DATA SUPPLIED Block Start
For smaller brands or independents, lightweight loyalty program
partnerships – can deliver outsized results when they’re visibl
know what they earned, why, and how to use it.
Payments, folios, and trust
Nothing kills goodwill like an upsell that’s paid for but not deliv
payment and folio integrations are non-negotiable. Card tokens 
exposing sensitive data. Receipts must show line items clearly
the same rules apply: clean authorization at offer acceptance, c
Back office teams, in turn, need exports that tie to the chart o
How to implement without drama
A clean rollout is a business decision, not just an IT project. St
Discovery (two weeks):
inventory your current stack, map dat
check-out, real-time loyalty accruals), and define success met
DATA SUPPLIED Block End
EXERCISE:
Could you reproduce every record above exactly as it appears?

THE COMPLETED TASK:
For smaller brands or independents, lightweight loyalty program
partnerships – can deliver outsized results when they’re visibl
know what they earned, why, and how to use it.
Payments, folios, and trust
Nothing kills goodwill like an upsell that’s paid for but not deliv
payment and folio integrations are non-negotiable. Card tokens 
exposing sensitive data. Receipts must show line items clearly
the same rules apply: clean authorization at offer acceptance, c
Back office teams, in turn, need exports that tie to the chart o
How to implement without drama
A clean rollout is a business decision, not just an IT project. St
Discovery (two weeks):
inventory your current stack, map dat
check-out, real-time loyalty accruals), and define success met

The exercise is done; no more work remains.